This post by one E. Fulton on the Salon.com chat pages is making the rounds, and worth it:
Conservatives omit several important words in their whining about being oppressed, so in order to understand them you have to add those skipped words back in. For example:
Liberals are against people of faith forcing their faith on other people and intruding on the constitutional notion of religious freedom for all people.
Conservatives can’t say anything openly offensive to minority groups, factually incorrect, and otherwise lacking any substance these days without hearing other people say that hate-filled and meritless comments are inappropriate, which is really just more speech, not a limit on anyone’s free speech at all, and having to hide behind some faux-rebel posture by claiming victimization from non-existent political correctness being “forced“ on them.
We have to use wedge issues to spark a fight to distract from our inability to create sound economic, social or foreign policies and preserve our political dominance among people for whom morals is an easy shorthand for “homophobia,” and we hope that our family members and staff won’t expose our hypocrisy and lack of integrity, so that we can lie about doing things we say we’re against and continue our craven approach to the attacks by us against homosexuals and liberals, whose behavior is no more immoral than ours, but our agenda is more important, because it gives us power, even if our use of it will ruin our country.

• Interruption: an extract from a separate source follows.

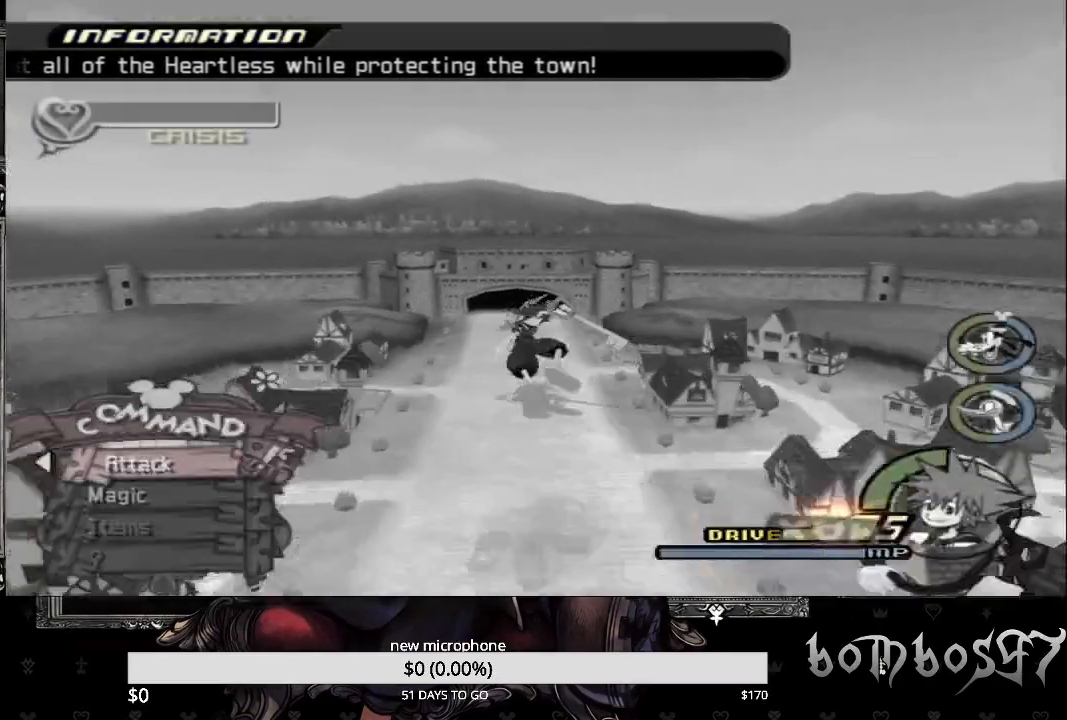
{"buttons": [], "left_stick": "down-left", "right_stick": "center", "events": [[233, "left_stick", "left"], [300, "left_stick", "down-left"]]}
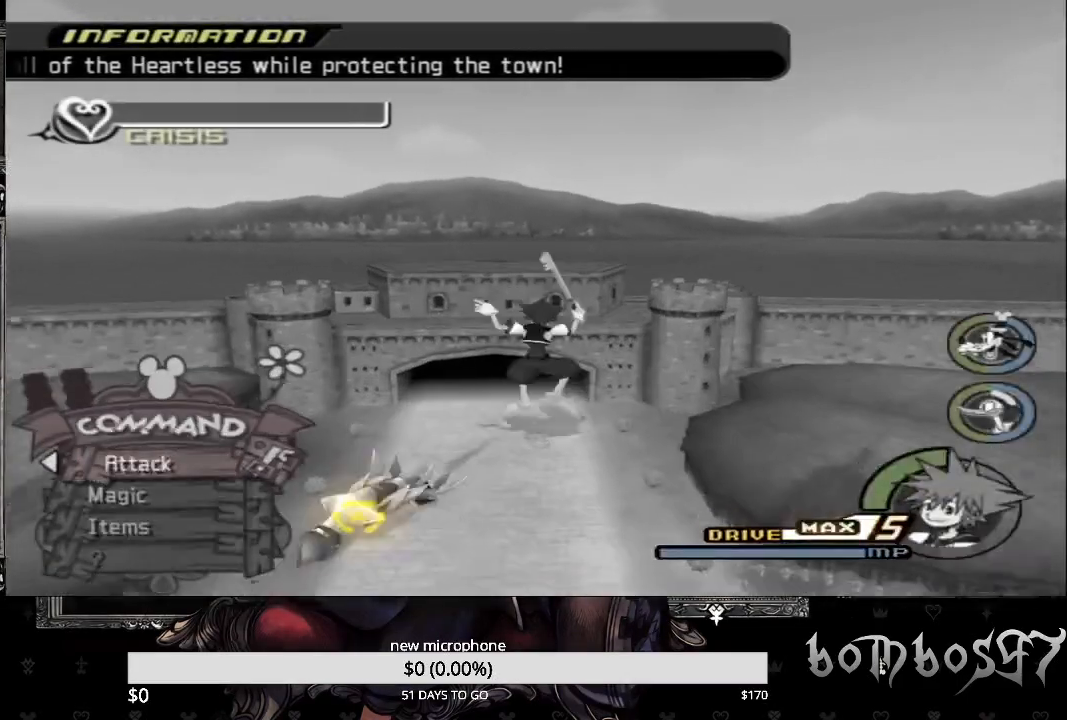
{"buttons": [], "left_stick": "down-left", "right_stick": "center", "events": [[167, "R1", "down"], [333, "R1", "up"], [400, "CROSS", "down"], [500, "CROSS", "up"]]}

Christians are most assuredly not the most persecuted group in the country, and what we want to do with liberals is to claim their call for social justice by making sure that we keep harping on false claims that no one can say “Merry Christmas” and insisting on inappropriate and sacriligious uses of our own religious iconography to force the prohibiting of any religious display by government entities, which we know shouldn’t be displaying religious messages anyway.
See? They’re really just using a shorthand that makes interpreting their messages a little trickier, but once you see what’s not being said in context, it makes perfect, if Machiavellian and totalitarian, sense.